I am not a strict adherent to the Austrian School of Economics and Ludwig Von Mises, because I recognize that their methodology poses some problems, however their explanation of the business cycle does seems to fit our current situation. As with any school of thought, it's worth exploring and integrating the more sound theoretical elements into your worldview and rejecting that which does not stand up to the tests of observation, experience and analysis.

Austrian economists focus on the amplifying, "wave-like" effects of the credit cycle as the primary cause of most business cycles. Austrian economists assert that inherently damaging and ineffective central bank policies are the predominant cause of most business cycles, as they tend to set "artificial" interest rates too low for too long, resulting in excessive credit creation, speculative "bubbles" and "artificially" low savings.[35]

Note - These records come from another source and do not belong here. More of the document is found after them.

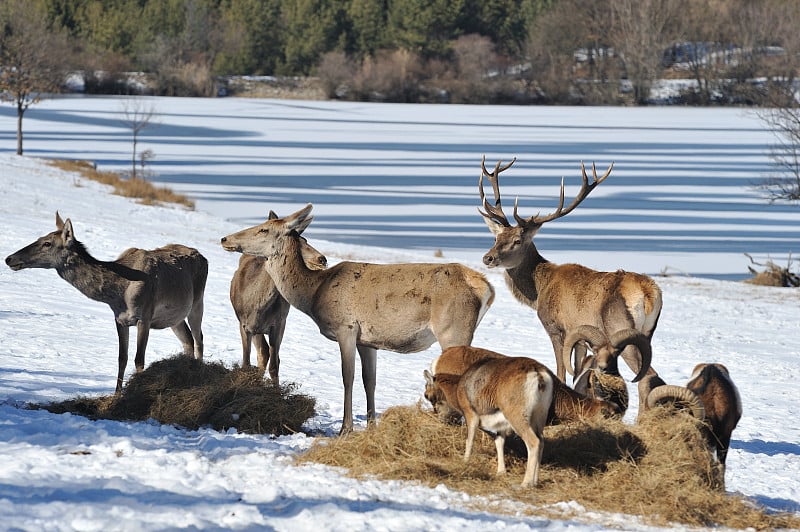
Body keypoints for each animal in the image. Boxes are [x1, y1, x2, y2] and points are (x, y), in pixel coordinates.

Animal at [4, 214, 208, 392]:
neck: (119, 293)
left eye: (47, 243)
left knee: (199, 339)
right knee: (187, 340)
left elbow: (139, 359)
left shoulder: (145, 316)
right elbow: (122, 358)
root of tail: (203, 256)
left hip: (197, 302)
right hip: (174, 317)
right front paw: (116, 395)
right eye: (39, 238)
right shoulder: (120, 319)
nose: (9, 258)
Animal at [220, 206, 494, 434]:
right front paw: (372, 426)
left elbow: (347, 377)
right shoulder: (368, 340)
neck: (314, 292)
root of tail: (485, 287)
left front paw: (345, 428)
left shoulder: (346, 327)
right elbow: (369, 380)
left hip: (452, 328)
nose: (225, 239)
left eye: (263, 229)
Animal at [476, 156, 664, 414]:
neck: (538, 291)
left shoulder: (557, 328)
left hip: (620, 328)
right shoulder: (581, 337)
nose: (488, 258)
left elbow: (561, 372)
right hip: (647, 333)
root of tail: (648, 293)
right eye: (496, 237)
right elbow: (577, 374)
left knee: (647, 377)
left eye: (517, 240)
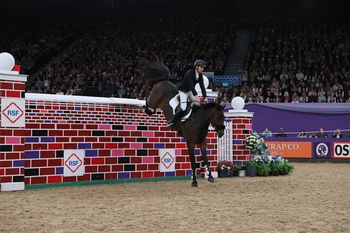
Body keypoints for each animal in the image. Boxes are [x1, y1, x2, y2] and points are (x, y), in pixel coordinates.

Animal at [141, 59, 226, 187]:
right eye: (217, 116)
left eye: (224, 117)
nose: (221, 133)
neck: (198, 122)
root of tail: (165, 81)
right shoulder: (190, 143)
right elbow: (193, 162)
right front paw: (194, 181)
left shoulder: (203, 142)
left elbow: (206, 159)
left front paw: (210, 177)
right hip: (153, 102)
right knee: (148, 103)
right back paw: (145, 93)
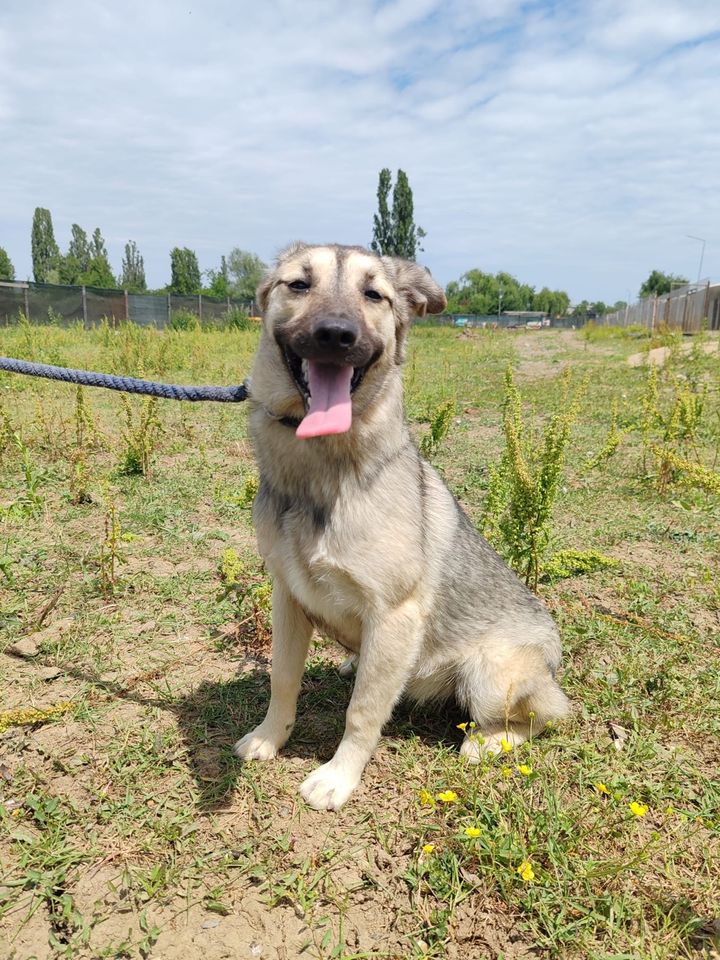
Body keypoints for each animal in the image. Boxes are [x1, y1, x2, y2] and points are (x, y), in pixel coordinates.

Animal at [235, 242, 568, 808]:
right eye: (298, 284)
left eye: (374, 295)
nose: (335, 334)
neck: (323, 475)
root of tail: (552, 659)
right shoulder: (288, 598)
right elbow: (282, 679)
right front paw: (268, 737)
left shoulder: (393, 615)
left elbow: (363, 710)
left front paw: (339, 777)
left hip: (489, 674)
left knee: (548, 716)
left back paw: (488, 742)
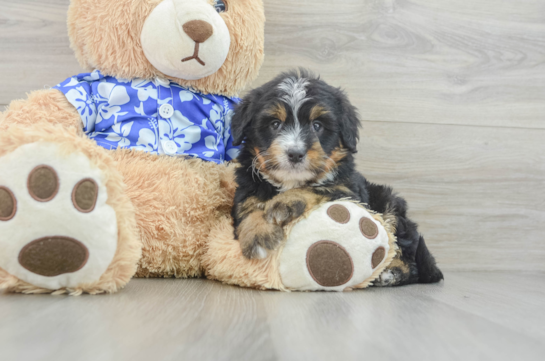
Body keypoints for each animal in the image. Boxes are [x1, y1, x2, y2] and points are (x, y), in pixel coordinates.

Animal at [230, 69, 442, 286]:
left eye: (317, 126)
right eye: (275, 124)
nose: (295, 153)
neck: (290, 181)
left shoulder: (347, 190)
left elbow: (315, 188)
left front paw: (284, 202)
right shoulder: (247, 186)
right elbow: (247, 205)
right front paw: (257, 233)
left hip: (390, 206)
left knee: (407, 257)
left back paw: (392, 272)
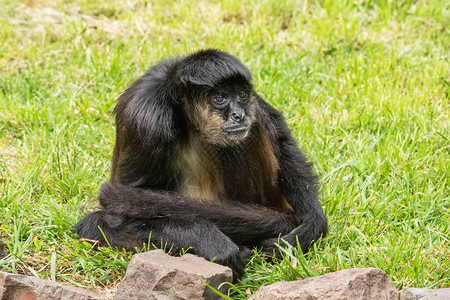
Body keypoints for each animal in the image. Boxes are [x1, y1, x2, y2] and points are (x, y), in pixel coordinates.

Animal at [74, 48, 326, 280]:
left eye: (242, 95)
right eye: (220, 98)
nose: (239, 114)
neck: (182, 115)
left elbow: (281, 136)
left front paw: (312, 226)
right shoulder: (147, 119)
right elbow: (119, 210)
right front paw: (211, 242)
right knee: (95, 223)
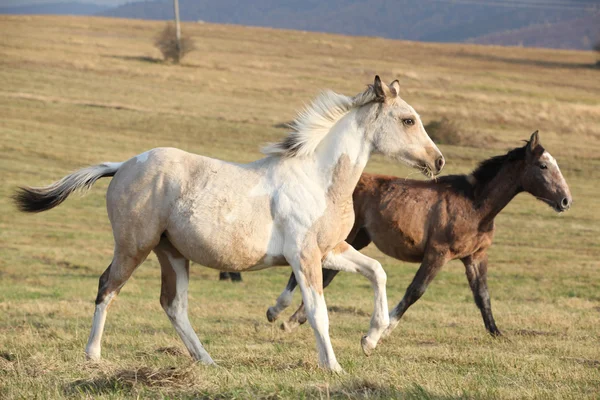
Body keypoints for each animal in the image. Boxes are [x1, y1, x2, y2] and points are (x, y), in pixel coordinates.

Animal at [15, 76, 446, 372]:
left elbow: (377, 272)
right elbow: (317, 310)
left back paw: (207, 360)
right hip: (134, 246)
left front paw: (370, 339)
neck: (318, 178)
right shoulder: (304, 256)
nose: (438, 160)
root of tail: (122, 166)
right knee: (108, 288)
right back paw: (93, 356)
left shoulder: (330, 250)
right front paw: (333, 366)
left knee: (173, 305)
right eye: (408, 120)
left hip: (172, 253)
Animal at [268, 131, 572, 338]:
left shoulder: (475, 257)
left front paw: (497, 333)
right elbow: (416, 290)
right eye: (543, 166)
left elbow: (482, 295)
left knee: (326, 274)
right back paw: (278, 312)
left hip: (356, 240)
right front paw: (382, 332)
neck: (474, 205)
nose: (566, 201)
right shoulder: (438, 253)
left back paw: (291, 320)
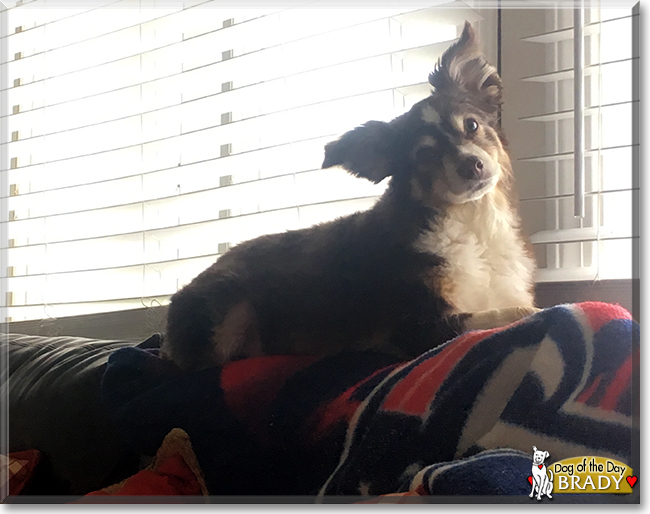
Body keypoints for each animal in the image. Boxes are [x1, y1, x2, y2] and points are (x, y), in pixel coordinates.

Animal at [161, 22, 536, 370]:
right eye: (424, 155)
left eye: (471, 125)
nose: (471, 165)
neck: (472, 222)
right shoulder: (417, 326)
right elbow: (517, 311)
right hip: (229, 312)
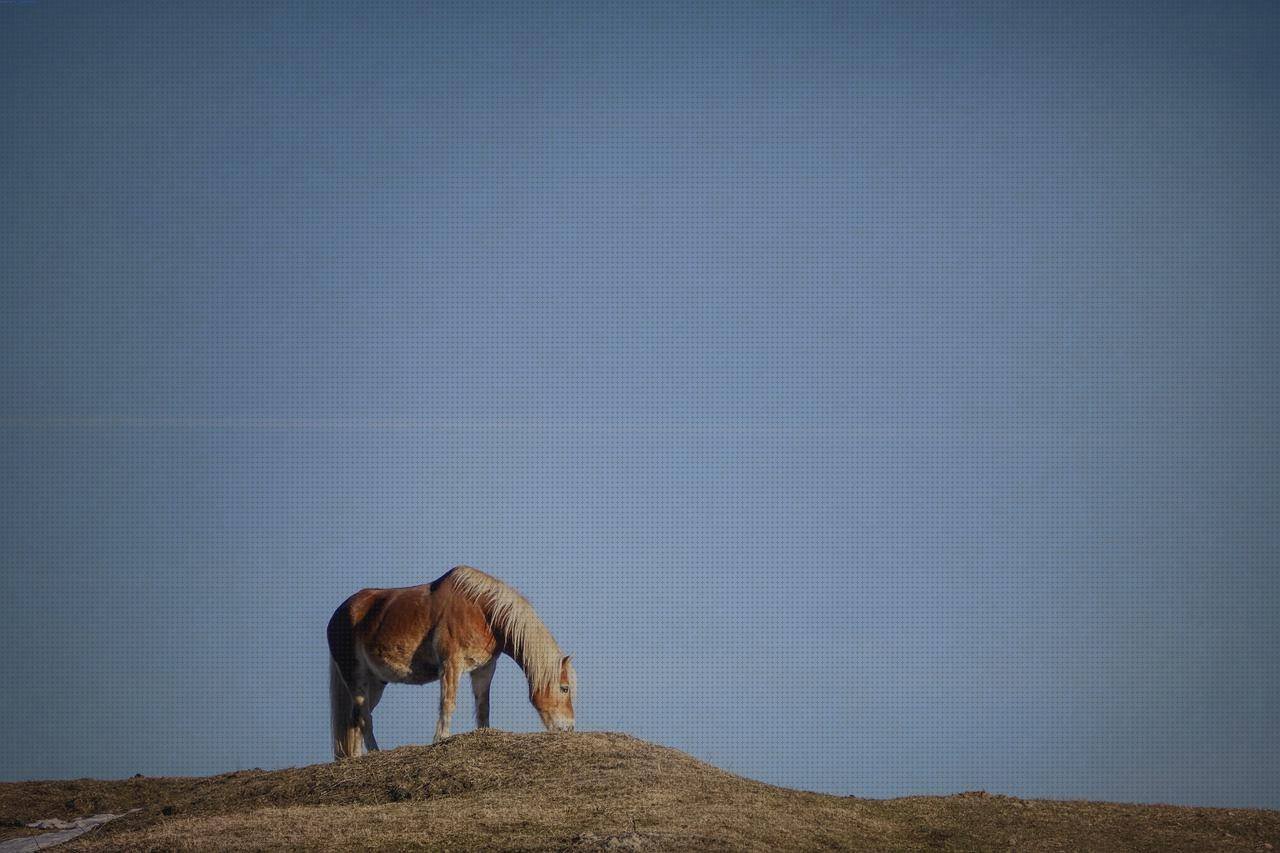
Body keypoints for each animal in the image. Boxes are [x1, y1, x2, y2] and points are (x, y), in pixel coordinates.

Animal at [325, 563, 581, 758]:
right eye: (564, 688)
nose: (569, 728)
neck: (481, 610)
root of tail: (339, 614)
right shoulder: (451, 664)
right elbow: (448, 703)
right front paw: (441, 739)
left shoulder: (484, 668)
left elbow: (483, 706)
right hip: (355, 676)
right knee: (363, 717)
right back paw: (375, 752)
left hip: (376, 682)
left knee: (356, 719)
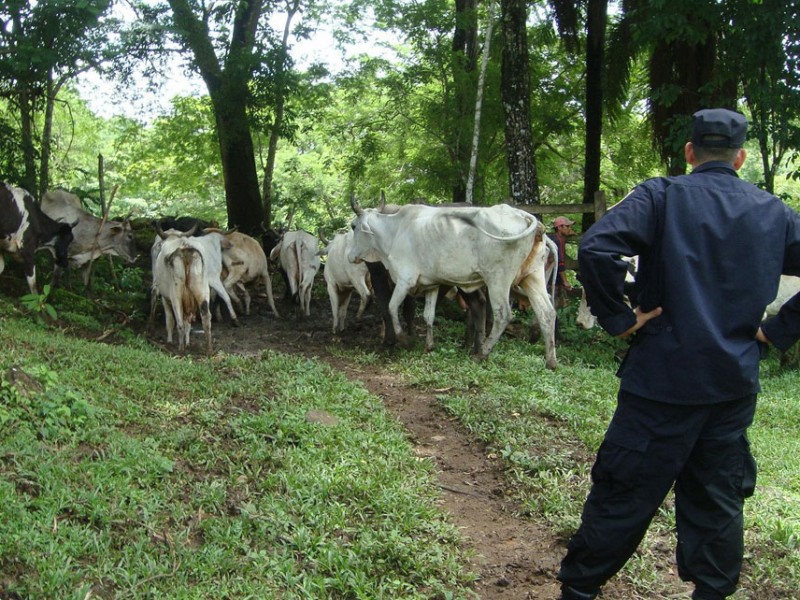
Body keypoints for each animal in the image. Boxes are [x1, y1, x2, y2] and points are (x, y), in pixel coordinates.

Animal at [346, 199, 548, 364]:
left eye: (353, 226)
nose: (350, 256)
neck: (394, 231)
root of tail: (522, 214)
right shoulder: (431, 285)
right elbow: (428, 315)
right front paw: (428, 345)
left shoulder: (405, 281)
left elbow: (392, 307)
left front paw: (404, 340)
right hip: (533, 275)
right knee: (546, 312)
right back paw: (550, 361)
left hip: (498, 280)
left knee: (503, 315)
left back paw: (481, 353)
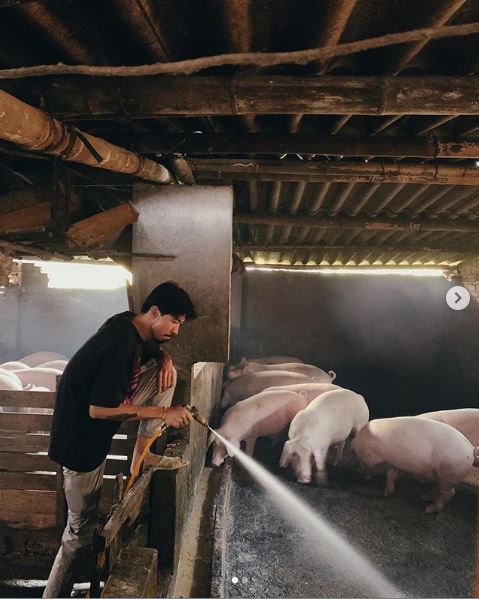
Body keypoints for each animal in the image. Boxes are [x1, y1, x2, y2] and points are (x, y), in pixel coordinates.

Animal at [350, 420, 478, 512]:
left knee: (449, 492)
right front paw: (387, 493)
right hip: (443, 475)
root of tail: (471, 449)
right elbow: (391, 474)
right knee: (438, 488)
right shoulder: (395, 461)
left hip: (450, 473)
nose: (358, 470)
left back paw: (428, 509)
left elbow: (386, 472)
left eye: (358, 455)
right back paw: (424, 497)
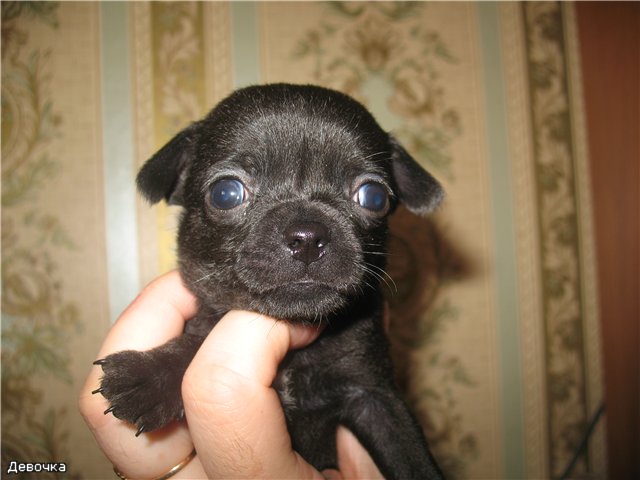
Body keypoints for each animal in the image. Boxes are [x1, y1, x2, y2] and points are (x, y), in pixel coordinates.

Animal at [94, 84, 445, 479]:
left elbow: (411, 458)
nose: (308, 235)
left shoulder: (376, 395)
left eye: (374, 197)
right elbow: (200, 336)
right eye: (226, 193)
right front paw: (150, 373)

According to the Austrian business cycle theory, the business cycle unfolds in the following way. Low interest rates tend to stimulate borrowing from the banking system. This expansion of credit causes an expansion of the supply of money, through the money creation process in a fractional reserve banking system. This in turn leads to an unsustainable "monetary boom" during which the "artificially stimulated" borrowing seeks out diminishing investment opportunities. This boom results in widespread malinvestments, causing capital resources to be misallocated into areas which would not attract investment if the money supply remained stable.

Austrian economists argue that a correction or "credit crunch" – commonly called a "recession" or "bust" – occurs when credit creation cannot be sustained. They claim that the money supply suddenly and sharply contracts when markets finally "clear", causing resources to be reallocated back towards more efficient uses.